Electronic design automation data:
┌────────

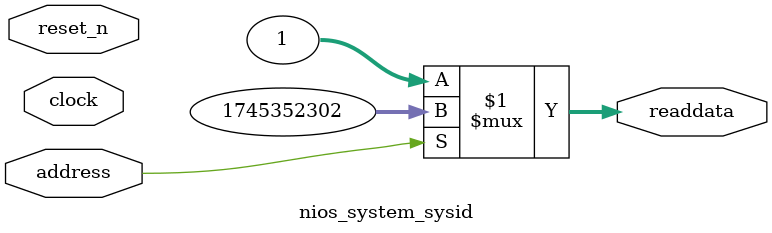
<source format=v>



// synthesis translate_off
`timescale 1ns / 1ps
// synthesis translate_on

// turn off superfluous verilog processor warnings 
// altera message_level Level1 
// altera message_off 10034 10035 10036 10037 10230 10240 10030 

module nios_system_sysid (
               // inputs:
                address,
                clock,
                reset_n,

               // outputs:
                readdata
             )
;

  output  [ 31: 0] readdata;
  input            address;
  input            clock;
  input            reset_n;

  wire    [ 31: 0] readdata;
  //control_slave, which is an e_avalon_slave
  assign readdata = address ? 1745352302 : 1;

endmodule



</source>
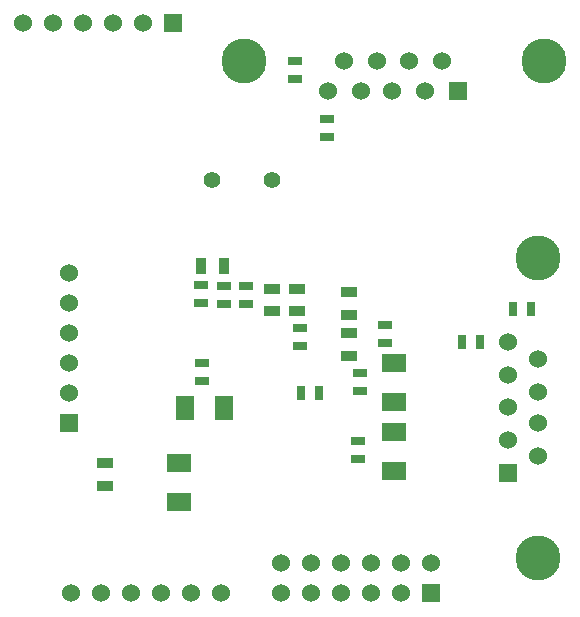
<source format=gbs>
G04 (created by PCBNEW (2013-07-07 BZR 4022)-stable) date 23/05/2015 20:04:57*
%MOIN*%
G04 Gerber Fmt 3.4, Leading zero omitted, Abs format*
%FSLAX34Y34*%
G01*
G70*
G90*
G04 APERTURE LIST*
%ADD10C,0.00590551*%
%ADD11R,0.08X0.06*%
%ADD12R,0.06X0.08*%
%ADD13R,0.055X0.035*%
%ADD14R,0.035X0.055*%
%ADD15R,0.045X0.025*%
%ADD16R,0.025X0.045*%
%ADD17R,0.06X0.06*%
%ADD18C,0.06*%
%ADD19C,0.056*%
%ADD20C,0.15*%
G04 APERTURE END LIST*
G54D10*
G54D11*
X55135Y-45830D03*
X55135Y-47130D03*
G54D12*
X55320Y-44000D03*
X56620Y-44000D03*
G54D11*
X62295Y-46090D03*
X62295Y-44790D03*
X62300Y-43810D03*
X62300Y-42510D03*
G54D13*
X60785Y-40145D03*
X60785Y-40895D03*
X52645Y-45850D03*
X52645Y-46600D03*
G54D14*
X56615Y-39260D03*
X55865Y-39260D03*
G54D13*
X60780Y-41510D03*
X60780Y-42260D03*
X58220Y-40030D03*
X58220Y-40780D03*
X59075Y-40780D03*
X59075Y-40030D03*
G54D15*
X61105Y-45710D03*
X61105Y-45110D03*
X61150Y-43425D03*
X61150Y-42825D03*
X60075Y-34955D03*
X60075Y-34355D03*
X58990Y-33050D03*
X58990Y-32450D03*
G54D16*
X64550Y-41820D03*
X65150Y-41820D03*
X66260Y-40690D03*
X66860Y-40690D03*
X59190Y-43510D03*
X59790Y-43510D03*
G54D15*
X55880Y-42505D03*
X55880Y-43105D03*
X56635Y-40525D03*
X56635Y-39925D03*
X57350Y-39925D03*
X57350Y-40525D03*
X59150Y-41335D03*
X59150Y-41935D03*
X55875Y-39915D03*
X55875Y-40515D03*
X61980Y-41825D03*
X61980Y-41225D03*
G54D17*
X51460Y-44510D03*
G54D18*
X51460Y-43510D03*
X51460Y-42510D03*
X51460Y-41510D03*
X51460Y-40510D03*
X51460Y-39510D03*
G54D19*
X56230Y-36410D03*
X58230Y-36410D03*
G54D20*
X67290Y-32445D03*
X57290Y-32445D03*
G54D17*
X64440Y-33445D03*
G54D18*
X63340Y-33445D03*
X62240Y-33445D03*
X61190Y-33445D03*
X60090Y-33445D03*
X60640Y-32445D03*
X61740Y-32445D03*
X62790Y-32445D03*
X63890Y-32445D03*
G54D20*
X67080Y-49020D03*
X67080Y-39020D03*
G54D17*
X66080Y-46170D03*
G54D18*
X66080Y-45070D03*
X66080Y-43970D03*
X66080Y-42920D03*
X66080Y-41820D03*
X67080Y-42370D03*
X67080Y-43470D03*
X67080Y-44520D03*
X67080Y-45620D03*
G54D17*
X54919Y-31180D03*
G54D18*
X53919Y-31180D03*
X52919Y-31180D03*
X51919Y-31180D03*
X50919Y-31180D03*
X49920Y-31180D03*
G54D17*
X63519Y-50180D03*
G54D18*
X62519Y-50180D03*
X61519Y-50180D03*
X60519Y-50180D03*
X59519Y-50180D03*
X58519Y-50180D03*
X56519Y-50180D03*
X54519Y-50180D03*
X53519Y-50180D03*
X52519Y-50180D03*
X51519Y-50180D03*
X55519Y-50180D03*
X58519Y-49180D03*
X59519Y-49180D03*
X60519Y-49180D03*
X61519Y-49180D03*
X62519Y-49180D03*
X63519Y-49180D03*
M02*

</source>
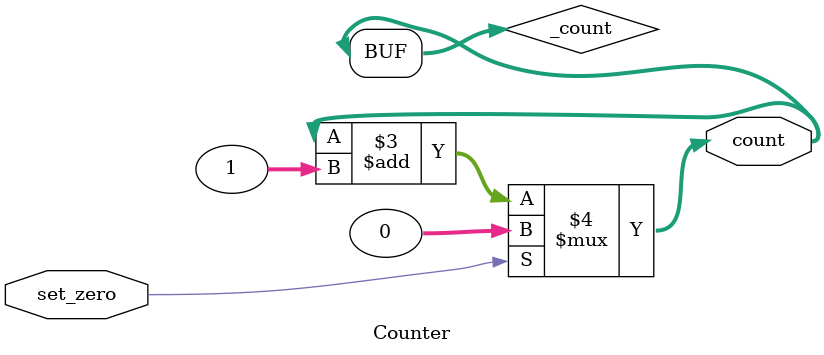
<source format=sv>
module Counter
(
	input logic set_zero,
	output integer count
);

integer _count;
logic _flag;
initial begin
	_count = (set_zero == 1) ? 0: count+1;
end

assign count = _count;
endmodule

</source>
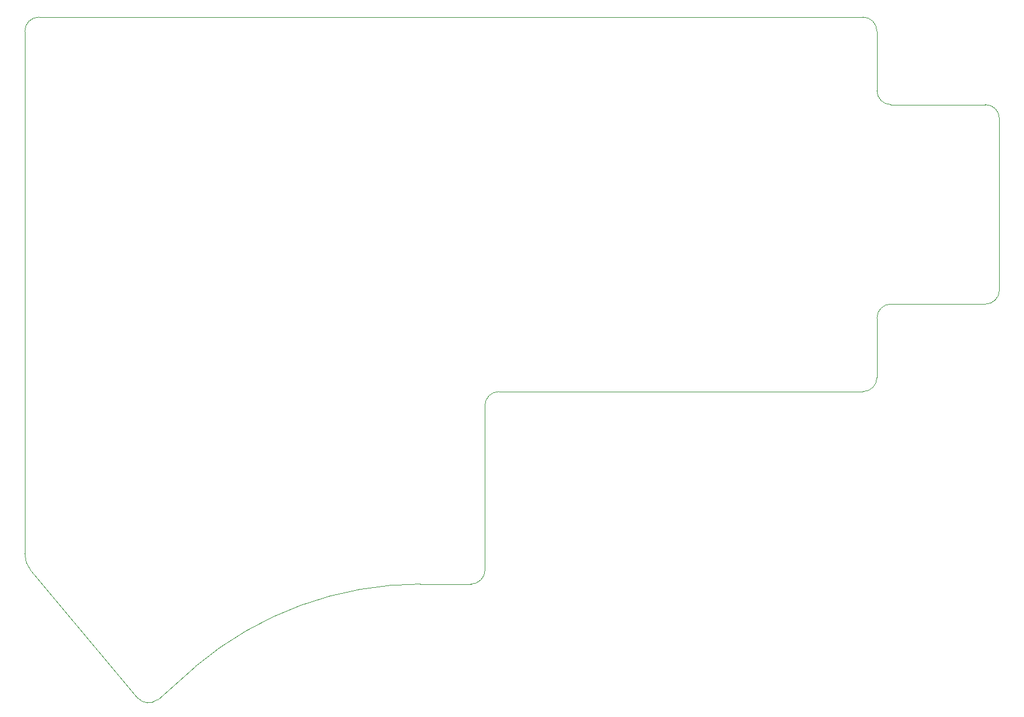
<source format=gbr>
%TF.GenerationSoftware,KiCad,Pcbnew,(6.0.7-1)-1*%
%TF.CreationDate,2022-09-19T22:00:21-07:00*%
%TF.ProjectId,karn-right,6b61726e-2d72-4696-9768-742e6b696361,rev?*%
%TF.SameCoordinates,Original*%
%TF.FileFunction,Profile,NP*%
%FSLAX46Y46*%
G04 Gerber Fmt 4.6, Leading zero omitted, Abs format (unit mm)*
G04 Created by KiCad (PCBNEW (6.0.7-1)-1) date 2022-09-19 22:00:21*
%MOMM*%
%LPD*%
G01*
G04 APERTURE LIST*
%TA.AperFunction,Profile*%
%ADD10C,0.100000*%
%TD*%
G04 APERTURE END LIST*
D10*
X193250000Y-45250000D02*
X193250000Y-69750000D01*
X191250000Y-71750000D02*
G75*
G03*
X193250000Y-69750000I0J2000000D01*
G01*
X177750000Y-71750000D02*
G75*
G03*
X175750000Y-73750000I0J-2000000D01*
G01*
X119750000Y-86250000D02*
X119750000Y-109750000D01*
X175750000Y-32750000D02*
X175750000Y-41250000D01*
X117750000Y-111750000D02*
X110500000Y-111750000D01*
X173750000Y-84250000D02*
G75*
G03*
X175750000Y-82250000I0J2000000D01*
G01*
X175750000Y-41250000D02*
G75*
G03*
X177750000Y-43250000I2000000J0D01*
G01*
X117750000Y-111750000D02*
G75*
G03*
X119750000Y-109750000I0J2000000D01*
G01*
X193250000Y-45250000D02*
G75*
G03*
X191250000Y-43250000I-2000000J0D01*
G01*
X191250000Y-71750000D02*
X177750000Y-71750000D01*
X110500000Y-111750000D02*
G75*
G03*
X78400222Y-123510683I100227J-49960701D01*
G01*
X121750000Y-84250000D02*
G75*
G03*
X119750000Y-86250000I0J-2000000D01*
G01*
X173750000Y-84250000D02*
X121750000Y-84250000D01*
X70137398Y-128013064D02*
G75*
G03*
X72955062Y-128259578I1532089J1285578D01*
G01*
X78400222Y-123510683D02*
X72955062Y-128259578D01*
X70137398Y-128013064D02*
X54900001Y-109870596D01*
X53994876Y-107370597D02*
X54010000Y-32750000D01*
X56010000Y-30750000D02*
X173750000Y-30750000D01*
X177750000Y-43250000D02*
X191250000Y-43250000D01*
X175750000Y-32750000D02*
G75*
G03*
X173750000Y-30750000I-2000000J0D01*
G01*
X175750000Y-73750000D02*
X175750000Y-82250000D01*
X56010000Y-30750000D02*
G75*
G03*
X54010000Y-32750000I0J-2000000D01*
G01*
X53994878Y-107370597D02*
G75*
G03*
X54900001Y-109870596I3905122J-3D01*
G01*
M02*

</source>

└────────

§ What to work on: Please work out how many lines of the data include the string "Gerber" and reply with the number alone.

§ Solution: 2